Although he did not reveal Happy Cashier’s salary, Zhang said, “We pay 150% more than the average cashier job in the Philippines,” which is 56.69 Philippine pesos, or about $1 per hour, as a base wage, according to Indeed. Using Zhang’s approximation, Assets calculated that Happy Cashier employees would earn $2.50 per hour – 150% more than the converted average of $1. Happy Cashier didn’t answer AssetsPlease clarify the salary situation, but these wages are in addition to tips split between in-person and virtual employees. Each restaurant owner determines the exact tipping system.

“We discuss with the owners: ‘How should it be distributed?’ and ensure that a very appropriate amount is distributed evenly among working people based on the time and energy invested in the operation,” Zhang said.

In some cases, this means tips are split 60/40, with the majority of the money going to on-site employees. Zhang said the workers seemed to agree with the agreement.

“We have had no objections since this procedure came into effect,” he said.

The company’s practice of outsourcing labor may be part of a growing practice of using technology in the workplace, although not without controversy. Canadian fast-casual chain Freshii used a video calling system called Percy in 2022, paying its remote workers in Nicaragua $3.75 an hour, even though the minimum wage in Ontario is $16.55. Although a Toronto Star investigation into the company’s wages drew criticism and Freshii hired Percy in August 2023, it was not for legal reasons. She attributed the change to a change in ownership.

“It’s like any other type of outsourcing,” said employment lawyer Jonathan Pinkus Star. “If you send jobs to people in another country, your only obligation is to comply with that country’s labor standards. The fact that we have a virtual presence in Ontario doesn’t change that.”
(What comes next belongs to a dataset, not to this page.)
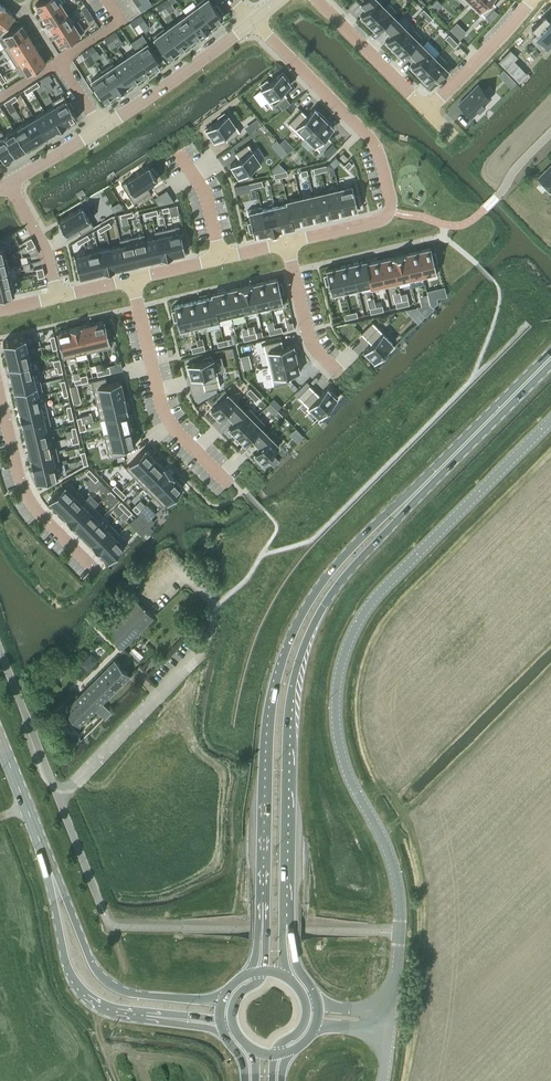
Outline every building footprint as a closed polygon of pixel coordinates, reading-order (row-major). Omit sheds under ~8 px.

Happy Cashier, a company that doesn’t have a website and isn’t even officially on the market yet, is already successful. Zhang said the company has a few dozen potential customers who heard about it through word of mouth. He plans to launch the service by the end of June.

“Like the name Happy Cashier, [my goal] is to bring satisfaction, trust and sustainable growth to my customers,” he said.